Topo

Trans exposta em alistamento militar tem vitória na Justiça: "Estou feliz"

Marianna Lively, 19, comemorou a decisão da Justiça paulista - Arquivo Pessoal
Marianna Lively, 19, comemorou a decisão da Justiça paulista Imagem: Arquivo Pessoal

Thamires Andrade

Do UOL

19/04/2017 18h01

Em setembro de 2015, a estudante transexual Marianna Lively, 19, teve suas fotos e dados pessoais divulgados depois de fazer o alistamento militar em Quitaúna, em Osasco. Ela resolveu entrar com um processo por danos morais e está feliz com a notícia de que a Justiça Federal de São Paulo condenou a União a pagar uma indenização de R$ 60 mil.

“Fico feliz de ter visto o resultado da minha luta, de ter corrido atrás e não ter deixado passar. Sei que não fui a primeira. Então, ter corrido atrás e ver que valeu a pena me dá uma felicidade enorme. Querendo ou não resolvi processar não só por mim, mas por outras garotas também. Espero que isso nunca aconteça de novo”, afirmou Marianna ao UOL.

A estudante, que atualmente mora em Londres, mas tem planos para retornar ao Brasil em breve, espera que a decisão seja um marco para que o Exército não permita que os transexuais tenham que passar por esse processo. “É um processo de exibição nas bases militares. Querendo ou não é um constrangimento estar no meio de uma multidão de meninos, sendo que é uma coisa que a gente não se encaixa e não faz parte”.
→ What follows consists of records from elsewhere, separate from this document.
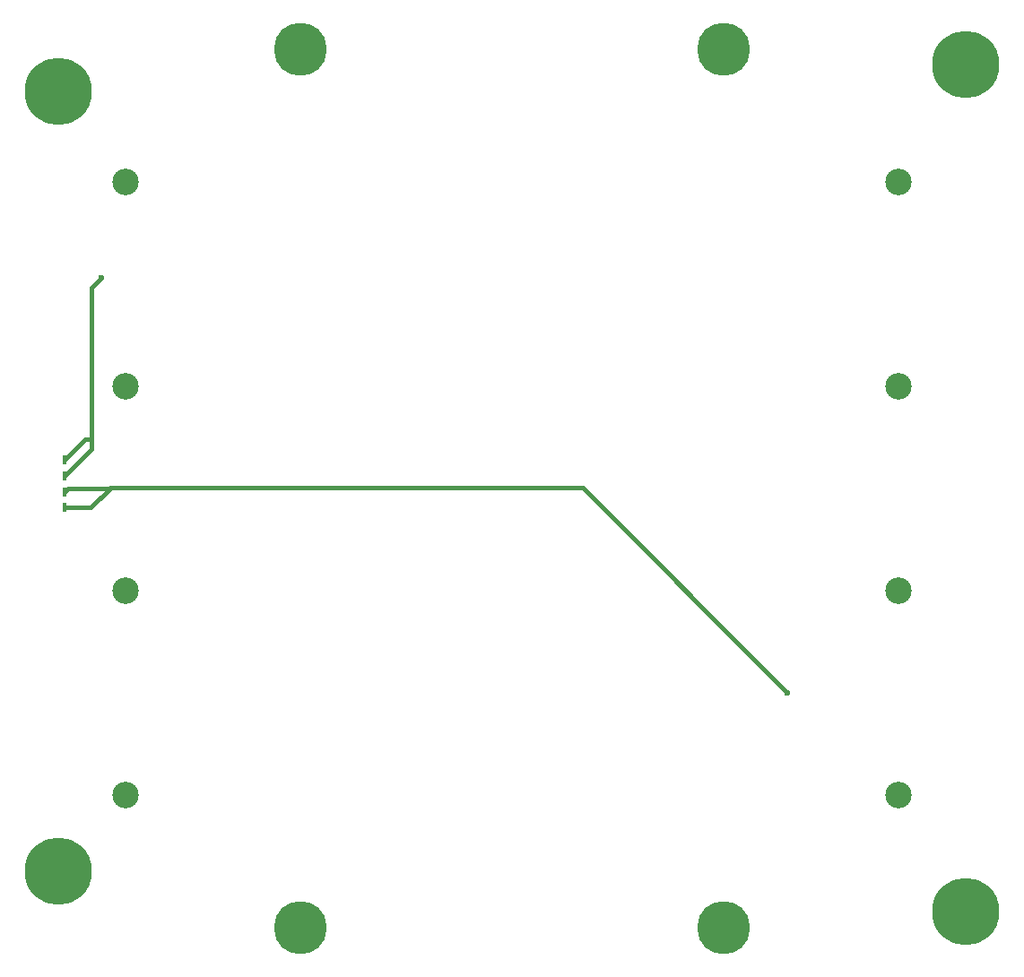
<source format=gbr>
G04 #@! TF.FileFunction,Copper,L2,Bot,Signal*
%FSLAX46Y46*%
G04 Gerber Fmt 4.6, Leading zero omitted, Abs format (unit mm)*
G04 Created by KiCad (PCBNEW 4.0.7) date 05/18/18 17:47:47*
%MOMM*%
%LPD*%
G01*
G04 APERTURE LIST*
%ADD10C,0.100000*%
%ADD11C,5.000000*%
%ADD12C,6.350000*%
%ADD13C,2.500000*%
%ADD14O,0.400000X0.900000*%
%ADD15C,0.600000*%
%ADD16C,0.450000*%
G04 APERTURE END LIST*
D10*
D11*
X164505000Y-130800000D03*
X164505000Y-47900000D03*
D12*
X187365000Y-129355000D03*
X187365000Y-49345000D03*
X101635000Y-125545000D03*
D13*
X108050000Y-60400000D03*
X180960000Y-60400000D03*
X108050000Y-79700000D03*
X108050000Y-99000000D03*
X108050000Y-118300000D03*
X180960000Y-79700000D03*
X180960000Y-99000000D03*
X180960000Y-118300000D03*
D12*
X101635000Y-51885000D03*
D11*
X124505000Y-47900000D03*
X124505000Y-130800000D03*
D14*
X102240000Y-91153000D03*
X102240000Y-89656000D03*
X102240000Y-88159000D03*
X102240000Y-86662000D03*
D15*
X170510000Y-108650000D03*
X105700000Y-69490000D03*
D16*
X106565000Y-89325000D02*
X102571000Y-89325000D01*
X102571000Y-89325000D02*
X102240000Y-89656000D01*
X104737000Y-91153000D02*
X102240000Y-91153000D01*
X106580000Y-89310000D02*
X106565000Y-89325000D01*
X106565000Y-89325000D02*
X104737000Y-91153000D01*
X151170000Y-89310000D02*
X106580000Y-89310000D01*
X170510000Y-108650000D02*
X151170000Y-89310000D01*
X104800000Y-84710000D02*
X104800000Y-70390000D01*
X104800000Y-70390000D02*
X105700000Y-69490000D01*
X104800000Y-84710000D02*
X104192000Y-84710000D01*
X104192000Y-84710000D02*
X102240000Y-86662000D01*
X104800000Y-85599000D02*
X102240000Y-88159000D01*
X104800000Y-84710000D02*
X104800000Y-85599000D01*
M02*

</source>
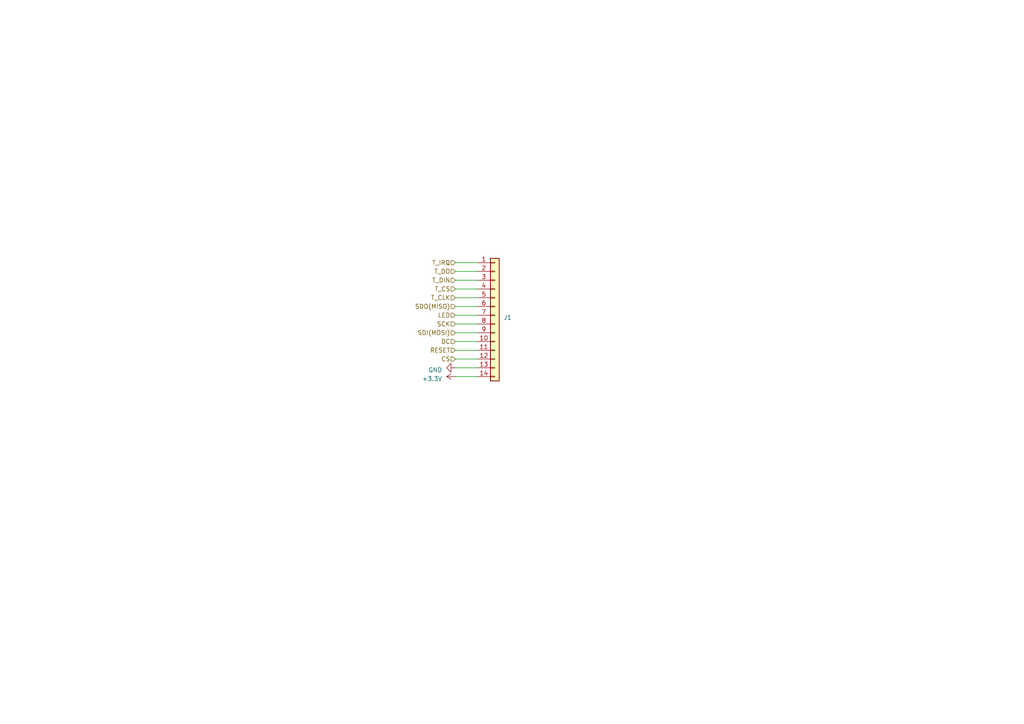
<source format=kicad_sch>
(kicad_sch (version 20230121) (generator eeschema)

  (uuid 586edfac-824a-4604-b366-ca556656856b)

  (paper "A4")

  


  (wire (pts (xy 132.08 109.22) (xy 138.43 109.22))
    (stroke (width 0) (type default))
    (uuid 0195d4ff-50cf-4de7-925c-b369615a3fde)
  )
  (wire (pts (xy 132.08 104.14) (xy 138.43 104.14))
    (stroke (width 0) (type default))
    (uuid 0652c930-9461-4058-9806-cb0b178aa821)
  )
  (wire (pts (xy 132.08 83.82) (xy 138.43 83.82))
    (stroke (width 0) (type default))
    (uuid 0b0d05b8-b565-41b3-8614-2cf93cb12b2f)
  )
  (wire (pts (xy 132.08 88.9) (xy 138.43 88.9))
    (stroke (width 0) (type default))
    (uuid 2703e569-ff1e-40b5-9f1a-8ce135b01a03)
  )
  (wire (pts (xy 132.08 93.98) (xy 138.43 93.98))
    (stroke (width 0) (type default))
    (uuid 2a30d63f-656d-415a-8fe1-f0a45b0f7b16)
  )
  (wire (pts (xy 132.08 101.6) (xy 138.43 101.6))
    (stroke (width 0) (type default))
    (uuid 5c5fde31-3dea-44d3-a448-f4590af46d99)
  )
  (wire (pts (xy 132.08 86.36) (xy 138.43 86.36))
    (stroke (width 0) (type default))
    (uuid 75ab4f82-a166-4475-8dab-38c05716f419)
  )
  (wire (pts (xy 132.08 78.74) (xy 138.43 78.74))
    (stroke (width 0) (type default))
    (uuid 7fdae7de-f06d-4012-b58b-600b9e2b766a)
  )
  (wire (pts (xy 132.08 91.44) (xy 138.43 91.44))
    (stroke (width 0) (type default))
    (uuid 94308562-baa2-4ea3-a7ec-020b8d084759)
  )
  (wire (pts (xy 132.08 81.28) (xy 138.43 81.28))
    (stroke (width 0) (type default))
    (uuid 9aa9ca80-8f5d-4f0d-b5b7-544be7a7acb9)
  )
  (wire (pts (xy 132.08 96.52) (xy 138.43 96.52))
    (stroke (width 0) (type default))
    (uuid a5f9f4d3-58f4-4609-bad4-b71e75dd287d)
  )
  (wire (pts (xy 132.08 99.06) (xy 138.43 99.06))
    (stroke (width 0) (type default))
    (uuid cee6960b-66a6-45af-b405-cfa06a8f3706)
  )
  (wire (pts (xy 132.08 106.68) (xy 138.43 106.68))
    (stroke (width 0) (type default))
    (uuid d3e8805c-d4c3-4032-9024-7399d17204ee)
  )
  (wire (pts (xy 132.08 76.2) (xy 138.43 76.2))
    (stroke (width 0) (type default))
    (uuid dadb36bf-24f6-42a6-a94e-74c55721ff43)
  )

  (hierarchical_label "RESET" (shape input) (at 132.08 101.6 180) (fields_autoplaced)
    (effects (font (size 1.27 1.27)) (justify right))
    (uuid 46ad2f2a-d9d7-474b-9965-3e130158ca77)
  )
  (hierarchical_label "T_DO" (shape input) (at 132.08 78.74 180) (fields_autoplaced)
    (effects (font (size 1.27 1.27)) (justify right))
    (uuid 641e7d99-d212-4397-b8f3-e9124c7a6a08)
  )
  (hierarchical_label "DC" (shape input) (at 132.08 99.06 180) (fields_autoplaced)
    (effects (font (size 1.27 1.27)) (justify right))
    (uuid 65b3177c-09bb-4141-8442-a3ed242af01c)
  )
  (hierarchical_label "T_IRQ" (shape input) (at 132.08 76.2 180) (fields_autoplaced)
    (effects (font (size 1.27 1.27)) (justify right))
    (uuid 76d27b10-f57a-4566-9da5-90e7ce179d48)
  )
  (hierarchical_label "LED" (shape input) (at 132.08 91.44 180) (fields_autoplaced)
    (effects (font (size 1.27 1.27)) (justify right))
    (uuid 8a4fc141-fe41-4823-a6d0-22c3bb08405d)
  )
  (hierarchical_label "SDI(MOSI)" (shape input) (at 132.08 96.52 180) (fields_autoplaced)
    (effects (font (size 1.27 1.27)) (justify right))
    (uuid 8c140f2d-440f-441c-b302-bcfc7a4c0518)
  )
  (hierarchical_label "T_CLK" (shape input) (at 132.08 86.36 180) (fields_autoplaced)
    (effects (font (size 1.27 1.27)) (justify right))
    (uuid 8c193940-fb55-448e-9768-99019db56b45)
  )
  (hierarchical_label "T_DIN" (shape input) (at 132.08 81.28 180) (fields_autoplaced)
    (effects (font (size 1.27 1.27)) (justify right))
    (uuid 919b6bcb-12ef-4943-8709-8b21841b6bdc)
  )
  (hierarchical_label "T_CS" (shape input) (at 132.08 83.82 180) (fields_autoplaced)
    (effects (font (size 1.27 1.27)) (justify right))
    (uuid a4aa2a11-cd98-4c77-99d6-99bf0722607b)
  )
  (hierarchical_label "SCK" (shape input) (at 132.08 93.98 180) (fields_autoplaced)
    (effects (font (size 1.27 1.27)) (justify right))
    (uuid b631c609-c58e-483d-925a-5aecebb2a34e)
  )
  (hierarchical_label "SDO(MISO)" (shape input) (at 132.08 88.9 180) (fields_autoplaced)
    (effects (font (size 1.27 1.27)) (justify right))
    (uuid cad67656-f665-43cb-b0ef-4ee9fa4a3dc4)
  )
  (hierarchical_label "CS" (shape input) (at 132.08 104.14 180) (fields_autoplaced)
    (effects (font (size 1.27 1.27)) (justify right))
    (uuid eed2a14c-2b11-45e4-8ed9-aee3aa3eb6eb)
  )

  (symbol (lib_id "Connector_Generic:Conn_01x14") (at 143.51 91.44 0) (unit 1)
    (in_bom yes) (on_board yes) (dnp no) (fields_autoplaced)
    (uuid 0808fccd-9970-4ac9-b260-329e87a93ef6)
    (property "Reference" "J1" (at 146.05 92.075 0)
      (effects (font (size 1.27 1.27)) (justify left))
    )
    (property "Value" "Conn_01x14" (at 146.05 94.615 0)
      (effects (font (size 1.27 1.27)) (justify left) hide)
    )
    (property "Footprint" "Connector_IDC:IDC-Header_2x08-1MP_P2.54mm_Latch6.5mm_Vertical" (at 143.51 91.44 0)
      (effects (font (size 1.27 1.27)) hide)
    )
    (property "Datasheet" "~" (at 143.51 91.44 0)
      (effects (font (size 1.27 1.27)) hide)
    )
    (pin "1" (uuid 6a30893f-e6e1-45e8-a9ff-b296be242bae))
    (pin "10" (uuid ba734ee0-cbcc-4bab-a02a-4f3a7b49586e))
    (pin "11" (uuid dc0508a9-d05c-4620-b04c-57bcb400c21d))
    (pin "12" (uuid 9243f41a-75c4-4b10-93a6-eb370c58f422))
    (pin "13" (uuid d3e46592-9f0c-449c-aca8-4829741d7b38))
    (pin "14" (uuid c898c54c-fd35-4541-86c2-d35eea3d8073))
    (pin "2" (uuid 8cf13bc7-663f-42af-bf1e-8f4843fb8a26))
    (pin "3" (uuid 675c5fce-caaf-48f5-b5f0-b43a2710758f))
    (pin "4" (uuid 0d0cf1ce-7b1c-45ba-818d-60c313d0acab))
    (pin "5" (uuid 185382f1-0105-4bf2-8e82-783243bfe759))
    (pin "6" (uuid 2dfc897d-5070-4003-9afe-817359fc0f2a))
    (pin "7" (uuid cba67a60-a3d5-4797-bf24-2956378267b7))
    (pin "8" (uuid 14a75cd7-d0ad-49c7-bb01-dcb1d68a64d4))
    (pin "9" (uuid 4160ac02-e438-4ad8-8639-d1b81f5936d6))
    (instances
      (project "i5ether"
        (path "/8004154c-2cb0-4a38-a510-aadf61b39ef8/3146e5f8-bf0e-4709-b480-36018c22d70a"
          (reference "J1") (unit 1)
        )
      )
    )
  )

  (symbol (lib_id "power:+3.3V") (at 132.08 109.22 90) (unit 1)
    (in_bom yes) (on_board yes) (dnp no) (fields_autoplaced)
    (uuid 0a3e1ac1-692f-4a19-969a-b4b7929cf2e7)
    (property "Reference" "#PWR032" (at 135.89 109.22 0)
      (effects (font (size 1.27 1.27)) hide)
    )
    (property "Value" "+3.3V" (at 128.27 109.855 90)
      (effects (font (size 1.27 1.27)) (justify left))
    )
    (property "Footprint" "" (at 132.08 109.22 0)
      (effects (font (size 1.27 1.27)) hide)
    )
    (property "Datasheet" "" (at 132.08 109.22 0)
      (effects (font (size 1.27 1.27)) hide)
    )
    (pin "1" (uuid 9fad0915-e3d0-4d54-bcd9-2fbbeb9e7c81))
    (instances
      (project "i5ether"
        (path "/8004154c-2cb0-4a38-a510-aadf61b39ef8/3146e5f8-bf0e-4709-b480-36018c22d70a"
          (reference "#PWR032") (unit 1)
        )
      )
    )
  )

  (symbol (lib_id "power:GND") (at 132.08 106.68 270) (unit 1)
    (in_bom yes) (on_board yes) (dnp no) (fields_autoplaced)
    (uuid aa20c3cd-1f77-49c4-b24c-c5f69a33c348)
    (property "Reference" "#PWR031" (at 125.73 106.68 0)
      (effects (font (size 1.27 1.27)) hide)
    )
    (property "Value" "GND" (at 128.27 107.315 90)
      (effects (font (size 1.27 1.27)) (justify right))
    )
    (property "Footprint" "" (at 132.08 106.68 0)
      (effects (font (size 1.27 1.27)) hide)
    )
    (property "Datasheet" "" (at 132.08 106.68 0)
      (effects (font (size 1.27 1.27)) hide)
    )
    (pin "1" (uuid 3e99e880-4bf0-4cbb-a77a-668837f35c00))
    (instances
      (project "i5ether"
        (path "/8004154c-2cb0-4a38-a510-aadf61b39ef8/3146e5f8-bf0e-4709-b480-36018c22d70a"
          (reference "#PWR031") (unit 1)
        )
      )
    )
  )
)

</source>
Para Marianna, a decisão da Justiça Federal é gratificante não só por conta do valor da indenização, “que não cobre um terço do que eu passei”, mas sim por que a justiça foi feita. “Só eu sei o que passei com tudo isso. Não foi nada fácil e deixou sequelas que estão comigo até hoje. Quando estou em público, fico desesperada quando apontam o celular para mim. Se alguém está com o aparelho em pé, já acho que estão tirando foto minha. É uma situação muito desconfortável”.
O caso

Em 2015, Marianna chegou cedo a base militar para fazer o alistamento. Ela conta que em meia hora foi liberada e chegou em casa feliz por ter sido bem tratada por todos. “Não passei por nenhum preconceito, apenas recebi alguns olhares, que até acho natural, pois era a única garota no meio dos meninos”.

Cerca de três horas depois, ela começou a receber ligações estranhas em seu telefone residencial, perguntando por seu nome de batismo. “Muita gente ligando e falando coisas ruins, vários trotes. Era uma ligação atrás da outra. Foi uma situação muito chata para mim e para a minha família”.

Pessoas desconhecidas chegaram a ir até a frente da casa de Marianna e chamar por ela. “Esperavam eu sair para me abordar. Foi uma situação horrível de passar. Não desejo isso para ninguém. Só eu e a minha família sabemos o que foi passar por tudo isso”.

Na parte da tarde, uma amiga avisou Marianna que as fotos dela estavam sendo compartilhadas em grupos de WhatsApp. “Foi aí que eu vi que era uma foto minha dentro da base militar e da minha documentação, onde aparecia meu endereço e telefone de casa. Vi que a proporção daquilo era muito maior do que eu pensava”.

Marianna e a mãe foram até a base militar para falar com o comandante, que orientou a estudante a esperar a poeira baixar para que ele pudesse resolver tudo. “Na hora já percebi que ele estava querendo jogar tudo para debaixo do tapete e já deixei claro que ia procurar os meus direitos, que não ia deixar nada quieto”.

Segundo a estudante, o comandante tentou impedi-la, dizendo que não havia necessidade de ir atrás de ninguém. “Mas eu sabia dos meus direitos de cidadã. Sabia que um militar em horário de trabalho não podia tirar uma foto minha lá dentro da base”.